Testo di partenza:
______

Takeda Pisa, a rischio 67 lavoratori somministrati: la protesta di Filctem e NIdiL Cgil
I sindacati contestano il trasferimento di parte delle attività produttive nello stabilimento di Vienna e chiedono il blocco delle cessazioni dei contratti. Assemblea il 24 giugno per decidere le iniziative di mobilitazione
Filctem CGIL e NIdiL CGIL di Pisa esprimono forte preoccupazione per la decisione che coinvolge 67 lavoratrici e lavoratori in somministrazione impiegati nello stabilimento Takeda Manufacturing Italia di Pisa tramite Adecco.
Secondo quanto denunciato dalle organizzazioni sindacali, la cessazione dei rapporti di lavoro sarebbe legata alla scelta dell'azienda di trasferire una parte delle attività produttive nel sito di Vienna.
I sindacati chiedono il blocco del progetto di delocalizzazione e la sospensione delle procedure di cessazione dei contratti, sostenendo la necessità di individuare soluzioni alternative per salvaguardare i livelli occupazionali.
La questione sarà al centro dell'assemblea sindacale convocata per il 24 giugno.
Hanno scritto Filctem e NIdiL Cgil Pisa.

______

Dati:
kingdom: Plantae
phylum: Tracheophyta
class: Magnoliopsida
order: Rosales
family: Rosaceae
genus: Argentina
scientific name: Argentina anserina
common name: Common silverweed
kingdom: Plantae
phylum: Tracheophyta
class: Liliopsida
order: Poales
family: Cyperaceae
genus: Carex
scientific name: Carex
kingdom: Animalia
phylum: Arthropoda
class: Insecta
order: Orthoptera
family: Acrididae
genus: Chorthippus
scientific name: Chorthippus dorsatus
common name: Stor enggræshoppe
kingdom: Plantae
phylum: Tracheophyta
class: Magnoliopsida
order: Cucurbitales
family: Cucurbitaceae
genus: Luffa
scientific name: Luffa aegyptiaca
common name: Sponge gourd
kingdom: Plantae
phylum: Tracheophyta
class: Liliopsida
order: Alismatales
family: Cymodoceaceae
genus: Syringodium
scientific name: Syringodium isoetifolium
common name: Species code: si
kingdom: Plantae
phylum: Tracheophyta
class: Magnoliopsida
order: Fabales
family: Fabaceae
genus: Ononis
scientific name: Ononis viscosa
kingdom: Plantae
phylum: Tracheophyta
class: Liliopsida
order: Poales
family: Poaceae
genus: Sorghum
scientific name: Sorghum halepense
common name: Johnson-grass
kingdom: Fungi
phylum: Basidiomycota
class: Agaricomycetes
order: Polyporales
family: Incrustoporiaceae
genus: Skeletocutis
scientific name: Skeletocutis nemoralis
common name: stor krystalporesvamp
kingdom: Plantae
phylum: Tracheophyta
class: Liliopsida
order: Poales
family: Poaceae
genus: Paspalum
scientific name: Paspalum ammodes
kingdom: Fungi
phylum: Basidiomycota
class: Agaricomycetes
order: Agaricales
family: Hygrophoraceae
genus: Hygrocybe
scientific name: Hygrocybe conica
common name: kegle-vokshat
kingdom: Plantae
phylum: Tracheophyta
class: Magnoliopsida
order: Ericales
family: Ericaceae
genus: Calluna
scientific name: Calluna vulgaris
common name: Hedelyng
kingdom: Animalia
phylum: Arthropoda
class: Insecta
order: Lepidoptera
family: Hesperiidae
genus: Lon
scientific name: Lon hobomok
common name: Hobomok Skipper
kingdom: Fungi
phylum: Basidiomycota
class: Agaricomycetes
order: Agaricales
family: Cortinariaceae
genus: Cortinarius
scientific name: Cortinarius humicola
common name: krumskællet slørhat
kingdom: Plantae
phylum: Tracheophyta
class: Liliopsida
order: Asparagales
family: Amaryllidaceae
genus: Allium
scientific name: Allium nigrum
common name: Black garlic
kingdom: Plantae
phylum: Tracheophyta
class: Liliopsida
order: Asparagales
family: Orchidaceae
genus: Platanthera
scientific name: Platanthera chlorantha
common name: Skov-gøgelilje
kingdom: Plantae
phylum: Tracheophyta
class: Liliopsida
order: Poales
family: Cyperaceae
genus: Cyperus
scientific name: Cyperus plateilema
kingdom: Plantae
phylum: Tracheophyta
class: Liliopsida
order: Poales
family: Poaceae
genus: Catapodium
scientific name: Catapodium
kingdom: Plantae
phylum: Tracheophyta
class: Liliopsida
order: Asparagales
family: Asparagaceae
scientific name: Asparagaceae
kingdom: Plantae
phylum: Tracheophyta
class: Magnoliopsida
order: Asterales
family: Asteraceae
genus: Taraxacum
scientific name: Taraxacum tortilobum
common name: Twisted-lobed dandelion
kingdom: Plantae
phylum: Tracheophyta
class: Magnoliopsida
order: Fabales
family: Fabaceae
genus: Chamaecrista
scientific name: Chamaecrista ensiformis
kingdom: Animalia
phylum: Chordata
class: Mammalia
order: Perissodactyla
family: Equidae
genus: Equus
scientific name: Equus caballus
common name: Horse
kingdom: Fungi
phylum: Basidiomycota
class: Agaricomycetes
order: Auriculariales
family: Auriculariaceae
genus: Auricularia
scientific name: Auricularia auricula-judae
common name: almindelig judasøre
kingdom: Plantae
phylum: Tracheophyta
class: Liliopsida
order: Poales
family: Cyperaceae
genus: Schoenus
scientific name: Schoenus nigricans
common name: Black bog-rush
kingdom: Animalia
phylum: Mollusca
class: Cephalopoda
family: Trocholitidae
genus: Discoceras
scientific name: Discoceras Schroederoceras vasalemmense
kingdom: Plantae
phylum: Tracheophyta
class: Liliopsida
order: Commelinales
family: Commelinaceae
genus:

______

Consegne:
1. Nel testo su Takeda Pisa, tramite quale agenzia sono impiegati i lavoratori in somministrazione?
2. Riproduci fedelmente la parte del testo su Takeda Pisa che parte da "Takeda Pisa, a" e si chiude con "sito di Vienna.".
3. Prosegui il testo sui lavoratori di Takeda Pisa dopo la sua ultima frase.

Elenco risposte:
1. Tramite Adecco.

2.
Takeda Pisa, a rischio 67 lavoratori somministrati: la protesta di Filctem e NIdiL Cgil
I sindacati contestano il trasferimento di parte delle attività produttive nello stabilimento di Vienna e chiedono il blocco delle cessazioni dei contratti. Assemblea il 24 giugno per decidere le iniziative di mobilitazione
Filctem CGIL e NIdiL CGIL di Pisa esprimono forte preoccupazione per la decisione che coinvolge 67 lavoratrici e lavoratori in somministrazione impiegati nello stabilimento Takeda Manufacturing Italia di Pisa tramite Adecco.
Secondo quanto denunciato dalle organizzazioni sindacali, la cessazione dei rapporti di lavoro sarebbe legata alla scelta dell'azienda di trasferire una parte delle attività produttive nel sito di Vienna.

3.
Filctem e NIdiL CGIL di Pisa esprimono forte preoccupazione e profonda contrarietà per la decisione che coinvolge 67 lavoratrici e lavoratori in somministrazione impiegati presso Takeda Manufacturing Italia di Pisa, azienda farmaceutica leader mondiale della produzione dei derivati del plasma, tramite Adecco, ai quali è stata comunicata la cessazione del rapporto di lavoro a seguito della scelta aziendale di trasferire una parte delle attività produttive dal sito di Pisa a quello di Vienna.
Già oggi a 37 di loro verrà consegnata da parte di Adecco la comunicazione di cessazione del contratto di lavoro.
Una decisione che colpisce duramente proprio quelle lavoratrici e lavoratori che sono presenti in azienda da molti anni e che l’hanno fatta crescere con il loro impegno, professionalità, esperienza e competenza, così come dimostrato dal raggiungimento dei risultati di produttività ed economici dello stabilimento.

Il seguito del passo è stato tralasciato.